诵经的和尚满脑门子的汗,敲着木鱼,歌往生经。
没有下雨。
楚深披着麻衣跪在灵堂前面。妻子陪在一侧,已经哭红了眼睛。
火葬的冥车在楚家门外等了好久,终究还是不耐烦了:“快走吧!四点了,天太热放不得!”语气是急,但总有几分将心比心的悲悯。
“再等等!”楚深没动,望着灵堂前的冰棺,又扣了一头。
“你……”火葬馆的人甩了甩袖子,拿他没辙,撂下一句狠话就又回车上去等了,“随便你,过了时间一分一毫我也不会少要你的。”
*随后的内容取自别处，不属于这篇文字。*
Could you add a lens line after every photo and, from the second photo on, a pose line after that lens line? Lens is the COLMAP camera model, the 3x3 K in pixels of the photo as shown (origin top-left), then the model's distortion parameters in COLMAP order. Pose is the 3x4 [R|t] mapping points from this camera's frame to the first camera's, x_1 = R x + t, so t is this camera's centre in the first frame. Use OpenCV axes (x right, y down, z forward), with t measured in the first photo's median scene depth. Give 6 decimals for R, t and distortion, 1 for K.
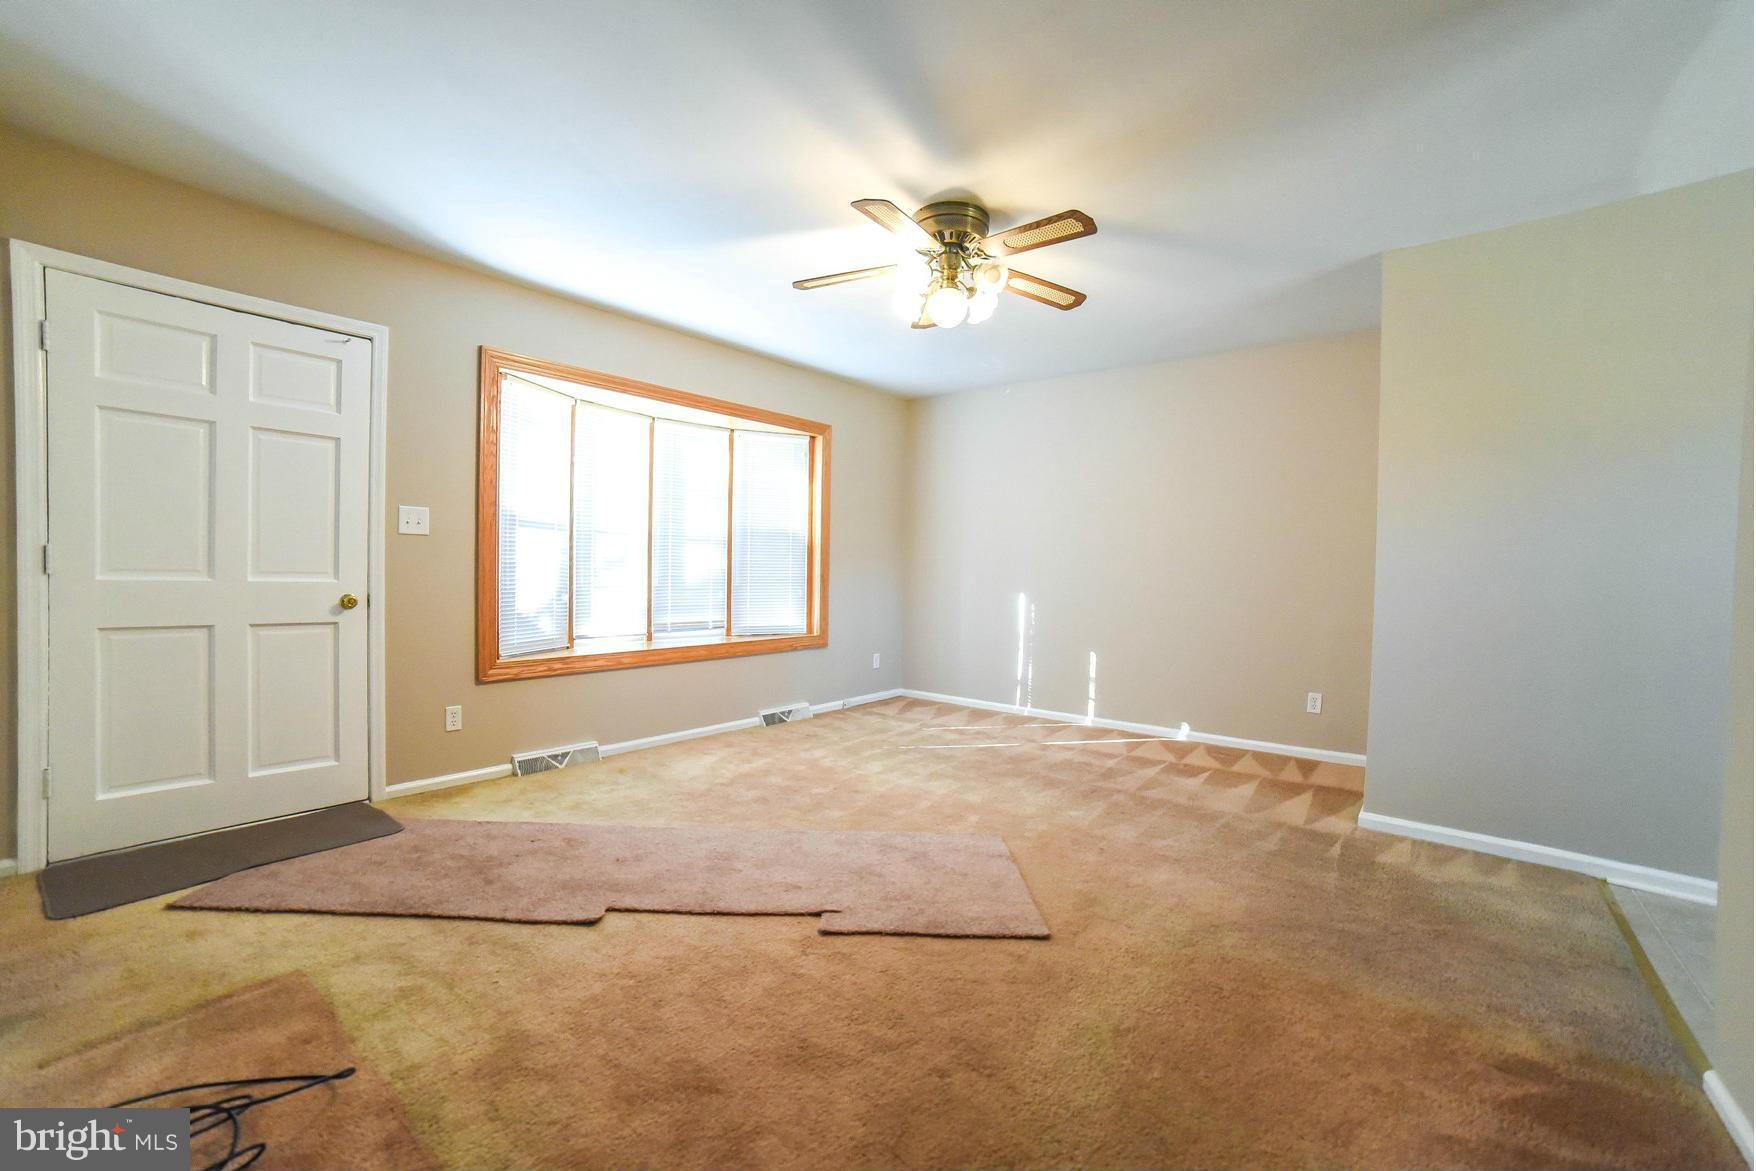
lens RADIAL K [[723.4, 0, 870.1], [0, 723.4, 586.6], [0, 0, 1]] dist [-0.086147, 0.038673]
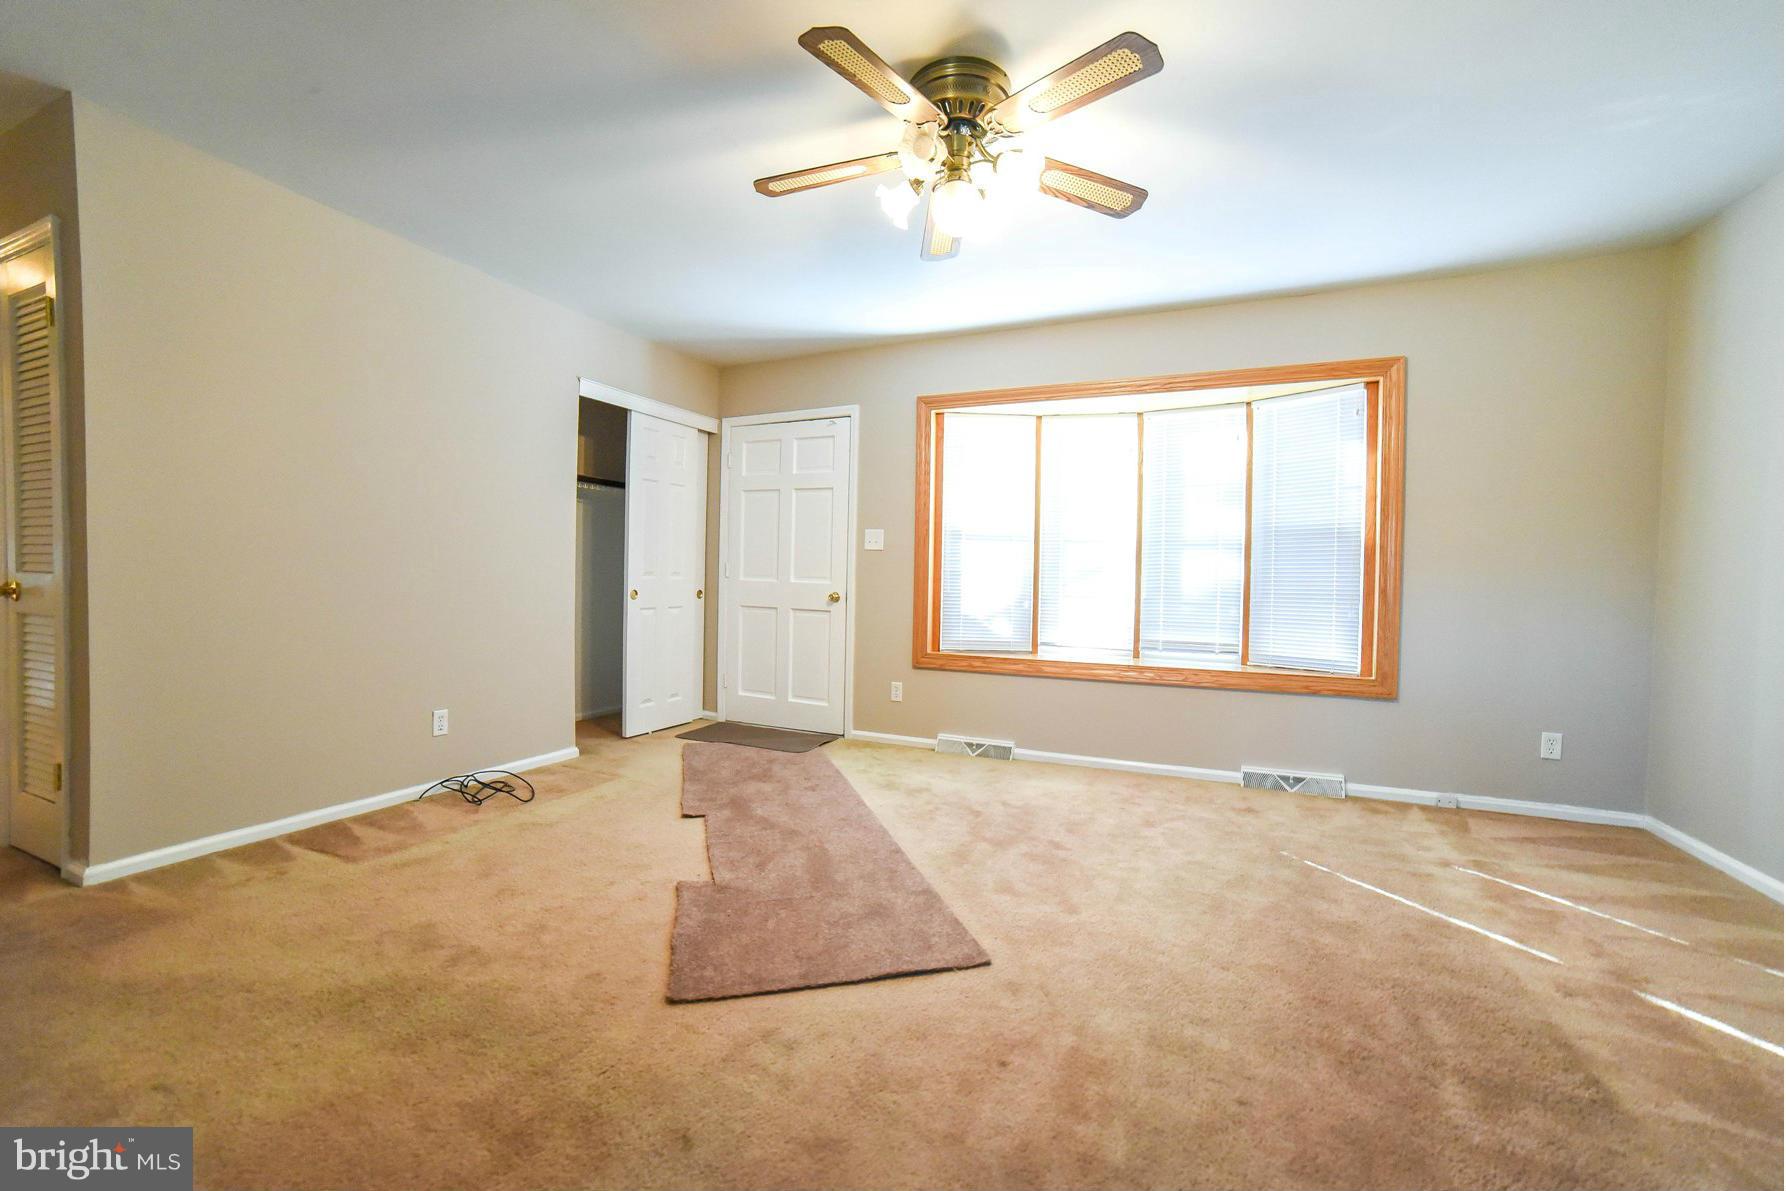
lens RADIAL K [[722.7, 0, 882.0], [0, 722.7, 599.4], [0, 0, 1]] dist [-0.084222, 0.030156]
pose [[0.253288, 0.016262, -0.967254, 0.503346], [-0.038250, 0.999245, 0.006783, 0.007819], [0.966634, 0.035280, 0.253719, 0.469865]]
过臻他们站在灵堂外面,都在等。等时间一点一点的过去。
范凡和邱晨抱在一起哭得眼睛都睁不开了。
所有人都沉浸在弥漫许久的悲伤里。
直到一个熟悉的身影出现在视野当中。
青涩的胡渣仅一天没有清理,就尽显潦倒颓废。眼眶也是红的,嘴唇是白的,一夜之间就好像脸颊旁的颧骨通通凹陷了下去。
他看了眼灵堂外面的人,没有视线逗留,侧脸过去。
旁边的妻子扯了扯楚深的衣袖,示意他,来了。
楚深没有回头,沉缓低迷的声音慢慢在灵堂里散开:“跪下!”
这一跪便是天人永隔。
当即,脸颊两侧的热泪如流。他不出声音,倔强地用手腕抹去痕迹。因为用力过猛,腮边的皮肤都开始扭曲泛红。
过臻转过身去,不看他。
楚响结实地在空地上磕了三个头!咚咚的声音与往生经参杂在一起。
“送大伯,上路吧!”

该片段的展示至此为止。